### Work request:
Could you reproduce, word for word, the passage of the visual merchandising article between "The news regularly" and "and then thrive.", inclusive?

The news regularly seems to be filled with reports of major retail chains struggling. Despite this, retail stores still have plenty of opportunity to maximise their sales revenue. Visual merchandising is one opportunity businesses in the retail sector should take note of, with a successful strategy allowing a retailer to both survive in a fierce market and then thrive.
Not sure where to begin when it comes to visual merchandising? This step-by-step guide from foam board printing suppliers Where The Trade Buys will advise on how to design and launch a successful visual merchandising strategy that will work to boost your brand’s profit margin and help you sail through the tough times ahead for the industry…
Why retailers should take notice of visual merchandising
Visual merchandising is where you’ll design the layout of an entire shop floor in a strategic manner. This includes the shelves and product displays, so to provide a more engaging, exciting and ultimately profitable consumer experience.
However, don’t just think that visual merchandising involves simply placing products in a certain place because they catch the eye. There’s a science behind why certain presentations, structures and even colours deliver a better experience than alternative arrangements, and it’s been established that a strong visual display can raise turnover and strengthen your brand; even inspiring customer loyalty in the process.
“Visual merchandising is everything a shopper sees at your store that hopefully leads to a remarkable shopping experience,” points out chief executive officer, Bob Phibbs, who runs The Retail Doctor retail consultancy firm in New York. “It is the unspoken language retailers use to communicate with their customers.”
How can you use visual merchandising at your shop then so that you can steer clear of the difficulties witnessed by the likes of Toys R Us and Maplin?

### Data supplied:
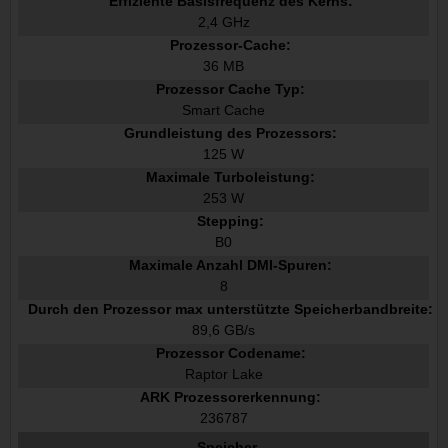
Effiziente Basisfrequenz des Kerns:
2,4 GHz
Prozessor-Cache:
36 MB
Prozessor Cache Typ:
Smart Cache
Grundleistung des Prozessors:
125 W
Maximale Turboleistung:
253 W
Stepping:
B0
Maximale Anzahl DMI-Spuren:
8
Durch den Prozessor max unterstützte Speicherbandbreite:
89,6 GB/s
Prozessor Codename:
Raptor Lake
ARK Prozessorerkennung:
236787
Speicher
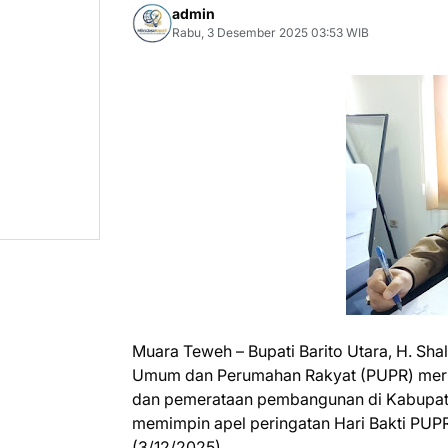
admin
Rabu, 3 Desember 2025 03:53 WIB
Muara Teweh – Bupati Barito Utara, H. Sh
Umum dan Perumahan Rakyat (PUPR) meru
dan pemerataan pembangunan di Kabupaten
memimpin apel peringatan Hari Bakti PUPR
(3/12/2025).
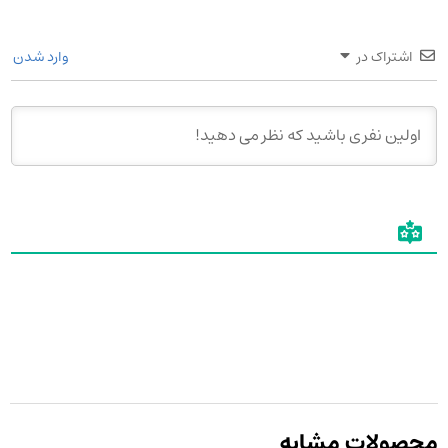
اشتراک در
وارد شدن
محصولات مشابه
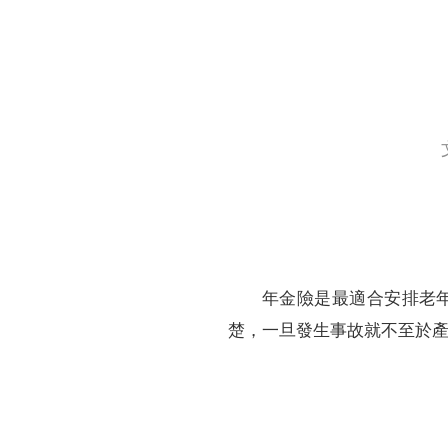
財務資訊
競賽獎勵
MDRT專刊
金融友善服務措施
好康報報
年金險是最適合安排老
楚，一旦發生事故就不至於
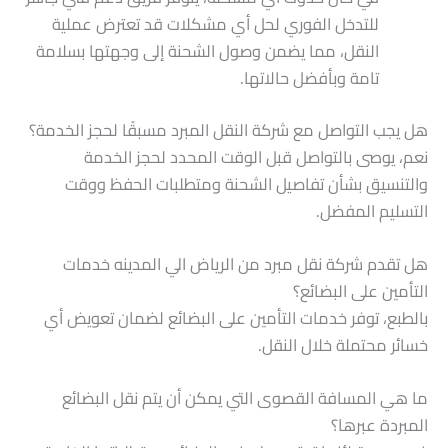
للتدخل الفوري لحل أي مشكلات قد تعترض عملية
النقل، مما يضمن وصول الشحنة إلى وجهتها بسلامة
تامة وبأفضل حالاتها.
هل يجب التواصل مع شركة النقل المبرد مسبقًا لحجز الخدمة؟
نعم، يوصى بالتواصل قبل الوقت المحدد لحجز الخدمة
والتنسيق بشأن تفاصيل الشحنة ومتطلبات الحفظ ووقت
التسليم المفضل.
هل تقدم شركة نقل مبرد من الرياض الي المدينه خدمات
التأمين على البضائع؟
بالطبع، توفر خدمات التأمين على البضائع لضمان تعويض أي
خسائر محتملة خلال النقل.
ما هي المسافة القصوى التي يمكن أن يتم نقل البضائع
المبردة عبرها؟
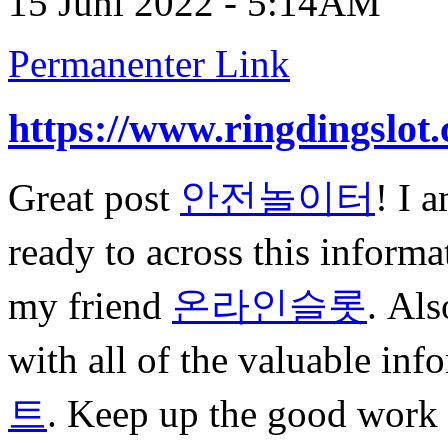
15 Juni 2022 - 5:14AM
Permanenter Link
https://www.ringdingslot
Great post
안전놀이터
! I 
ready to across this inform
my friend
온라인슬롯
. Als
with all of the valuable in
트
. Keep up the good work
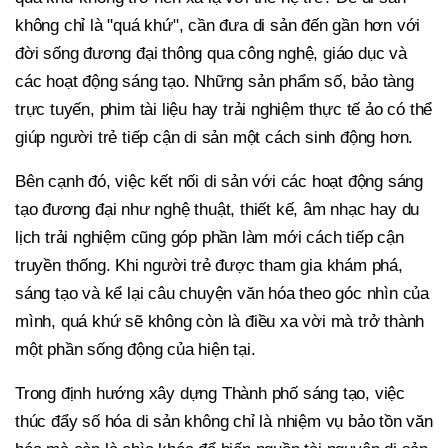
không chỉ là "quá khứ", cần đưa di sản đến gần hơn với
đời sống đương đại thông qua công nghệ, giáo dục và
các hoạt động sáng tạo. Những sản phẩm số, bảo tàng
trực tuyến, phim tài liệu hay trải nghiệm thực tế ảo có thể
giúp người trẻ tiếp cận di sản một cách sinh động hơn.
Bên cạnh đó, việc kết nối di sản với các hoạt động sáng
tạo đương đại như nghệ thuật, thiết kế, âm nhạc hay du
lịch trải nghiệm cũng góp phần làm mới cách tiếp cận
truyền thống. Khi người trẻ được tham gia khám phá,
sáng tạo và kể lại câu chuyện văn hóa theo góc nhìn của
mình, quá khứ sẽ không còn là điều xa vời mà trở thành
một phần sống động của hiện tại.
Trong định hướng xây dựng Thành phố sáng tạo, việc
thúc đẩy số hóa di sản không chỉ là nhiệm vụ bảo tồn văn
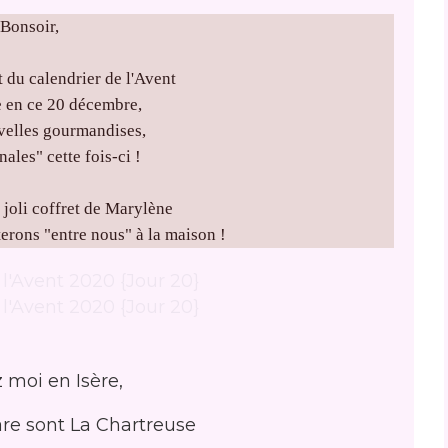
Bonsoir,
 du calendrier de l'Avent
 en ce 20 décembre,
velles gourmandises,
ales" cette fois-ci !
e joli coffret de Marylène
terons "entre nous" à la maison !
 moi en Isère,
are sont La Chartreuse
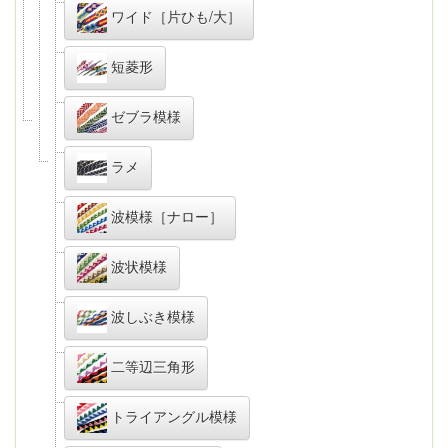
ワイド［片ひも/大］
短菱形
ゼブラ模様
ラメ
波模様［ナロー］
波状模様
波しぶき模様
二等辺三角形
トライアングル模様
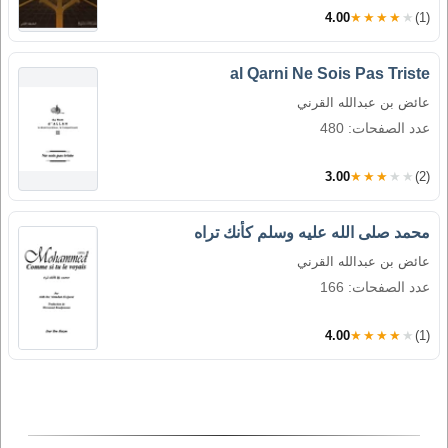
4.00
★★★★★
(1)
al Qarni Ne Sois Pas Triste
عائض بن عبدالله القرني
عدد الصفحات: 480
3.00
★★★★★
(2)
محمد صلى الله عليه وسلم كأنك تراه
عائض بن عبدالله القرني
عدد الصفحات: 166
4.00
★★★★★
(1)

### Answer area:
The news regularly seems to be filled with reports of major retail chains struggling. Despite this, retail stores still have plenty of opportunity to maximise their sales revenue. Visual merchandising is one opportunity businesses in the retail sector should take note of, with a successful strategy allowing a retailer to both survive in a fierce market and then thrive.